This is what one of the people on the “Official” Fan Club Facebook pages posts:  “So what [if] he made up a story about having a girlfriend to inspire his play and perhaps maintain his ego?”  (I notice that his page has 36, 557 likes, ten fewer than Johnny Manziel who won the Heisman, but still pretty measly compared to Justin Bieber’s 50,534,555). 

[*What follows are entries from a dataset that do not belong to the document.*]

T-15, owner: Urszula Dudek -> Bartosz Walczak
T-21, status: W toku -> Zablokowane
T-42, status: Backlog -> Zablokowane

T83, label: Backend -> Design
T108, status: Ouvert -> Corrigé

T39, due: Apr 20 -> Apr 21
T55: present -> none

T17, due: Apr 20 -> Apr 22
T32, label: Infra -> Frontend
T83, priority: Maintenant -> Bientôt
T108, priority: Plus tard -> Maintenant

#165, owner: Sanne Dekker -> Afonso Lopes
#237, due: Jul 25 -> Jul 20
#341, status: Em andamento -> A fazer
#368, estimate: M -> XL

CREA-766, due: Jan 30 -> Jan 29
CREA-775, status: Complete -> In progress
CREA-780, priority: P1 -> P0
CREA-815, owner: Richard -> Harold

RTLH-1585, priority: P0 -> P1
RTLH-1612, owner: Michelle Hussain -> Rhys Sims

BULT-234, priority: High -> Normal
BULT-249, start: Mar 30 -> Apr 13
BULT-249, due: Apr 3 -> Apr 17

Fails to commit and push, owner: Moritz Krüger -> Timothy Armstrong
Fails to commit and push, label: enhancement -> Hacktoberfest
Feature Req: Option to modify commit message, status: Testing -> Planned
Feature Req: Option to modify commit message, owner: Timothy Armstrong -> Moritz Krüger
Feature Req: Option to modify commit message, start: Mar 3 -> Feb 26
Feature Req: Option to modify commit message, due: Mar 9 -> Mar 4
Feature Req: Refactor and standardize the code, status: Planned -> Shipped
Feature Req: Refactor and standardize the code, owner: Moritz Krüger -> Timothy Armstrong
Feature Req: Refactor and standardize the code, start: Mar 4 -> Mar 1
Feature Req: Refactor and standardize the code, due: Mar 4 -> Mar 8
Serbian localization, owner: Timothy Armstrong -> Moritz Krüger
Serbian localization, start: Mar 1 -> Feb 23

This tangled tale —the dead girlfriend who never lived; the “friend” who may have played a “cruel” joke on him; and now Manti’s newest incarnation, according to his statement, as the hoodwinked and “embarrassed” dude who thought he was in “an authentic relationship” and who “grew to care deeply about her” —has an old-fashioned quality about it, despite its digital trappings.  It reminds me of how the Hollywood studios had their publicists working overtime to make their stars seem human like their fans.  Just as Joan Crawford whose hard face made her seem “bitchy” needed shots of her supposedly adoring children so people could see her “softer” side, so Manti had the inspiration of the doomed, brilliant (Stanford grad, no less), beautiful “Lennay Kekua.”  And since Manti plays for Notre Dame, is anyone else hearing the echo of  “Just Win One for the Gipper,” except in this story the girl didn’t exist?  (The Gipper, alas, both lived and died at the age of twenty-five.) 

 It was its old-fashioned spin, channeling a twenty-first century version of Love Story, that should have set off alarms.  I mean, this supposedly happened in 2012 and outside of Hollywood, does any dying girl say, “Babe, if anything happens, you promise that you’ll stay there and you’ll play and you’ll honor me through the way you play”?  Whoever wrote this has been watching a lot of old movies, or has a thing for Knute Rockne or maybe Pride of the Yankees. 

 But still, the “hoax” is also of a piece with how the younger Millennials, those Manti’s age and younger who grew up with social media, think the world works.  They grow up, go to middle and high school, fully aware of the power of promoting the self.  Their sense of self is fluid, responsive to the audience they know is out there, and highly influenced by the idea of “likes” on Facebook and in the world.  Photoshopping the details of life, literally and figuratively, is part of how they understand the world to be. 

So, about that imaginary girlfriend.  Did Manti need a girlfriend to be more “likeable” to others or did he need her for himself?  Why wasn’t the real-life death of his grandmother enough to invoke the Gipper?  Who taught him that his talent wasn’t enough?  I’ll leave the answers to those questions to the therapists but the sad truth is that, in the context of the digital age, this story isn’t really as strange or bizarre as it should be. 

Manti’s final effort at self-promotion, in his statement, is to try to make himself a poster child for the dangers of online connection.  It appears to be as genuine as everything else: “In retrospect, I obviously should have been much more cautious.  If anything good comes of this, I hope it is that others will be far more guarded when they engage with people online than I was.”